Unlike natural materials, metamaterials can be engineered to have particular characteristics, enabling scientists to produce materials with unique characteristics. This creates opportunities for developing materials with distinctive properties suited to a range of applications.
This novel metamaterial uses the Tellegen effect, sometimes called the nonreciprocal magnetoelectric (NME) effect. This phenomenon allows distinct electromagnetic wave components to be linked to specific material properties such as magnetization and optical polarization. Although the NME effect in natural materials is negligible, because of its enormous technological potential, scientists have been working to augment it with metamaterials.

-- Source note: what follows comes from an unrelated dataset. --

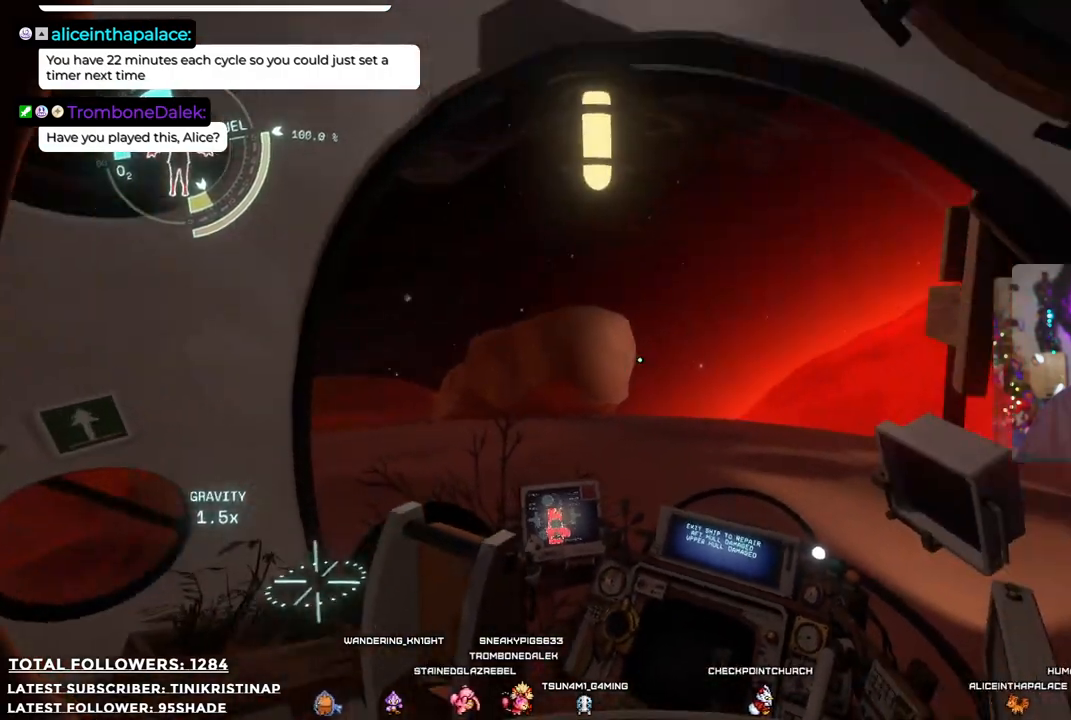
{"buttons": [], "left_stick": "down-right", "right_stick": "center", "events": [[67, "right_stick", "right"], [183, "left_stick", "down"], [333, "left_stick", "down-right"], [383, "right_stick", "down"], [433, "right_stick", "center"]]}
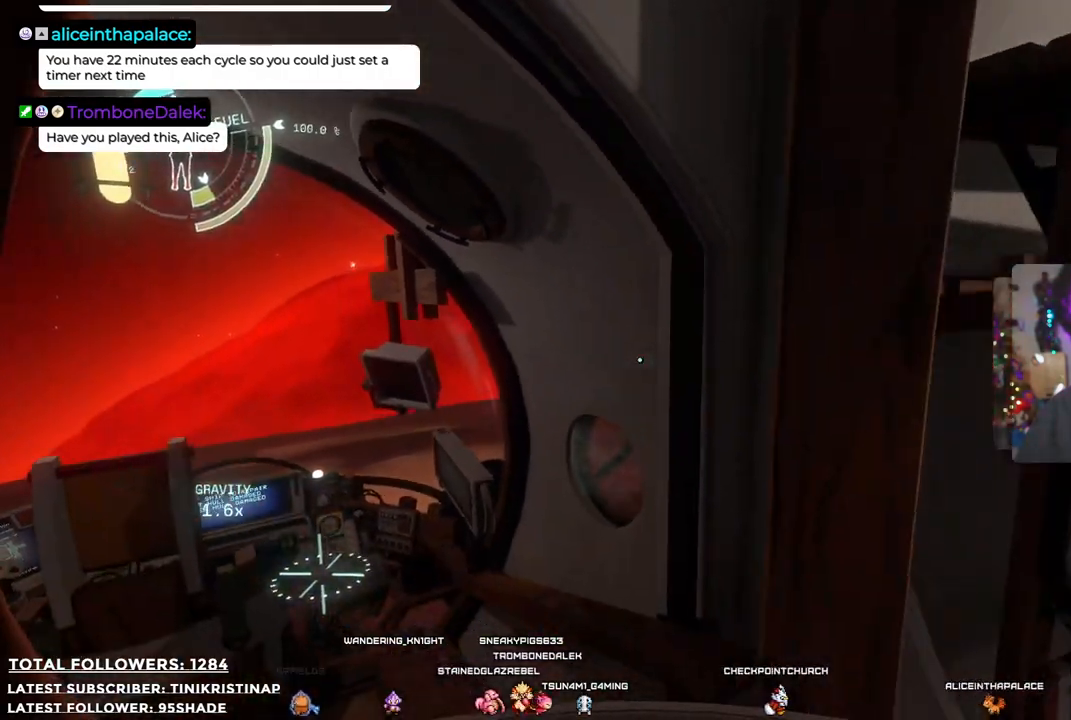
{"buttons": [], "left_stick": "center", "right_stick": "center", "events": [[117, "left_stick", "right"], [300, "right_stick", "left"], [367, "left_stick", "center"], [483, "right_stick", "center"]]}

Professor and Head of the Department of Physics, Alexandre Dmitriev said, “Tellegen effect and Tellegen materials have been theoretically proposed more than 70 years ago, but so far didn’t have any realistic applications. Most of the proposed Tellegen materials work in the microwave regime, so moving the effect into the visible spectral range was so far an insurmountable challenge.”
“We solve this by proposing a designer material built on the metamaterials principles—i.e., not from regular atoms, but from meta-atoms that are much larger units of matter and can have very specific properties on demand. Crucially, we propose a very simple design that can be rather straightforwardly realized with currently available fabrication methods, bringing a practical Tellegen material working with visible light within reach.”
The new material opens up exciting applications, such as making a real one-way glass that would otherwise require a strong external magnetic field to function. Presently available “one-way” glass is only partially transparent, allowing light to pass through in both directions. It functions as one-way glass only when brightness is different between the two sides (such as inside and outside a window).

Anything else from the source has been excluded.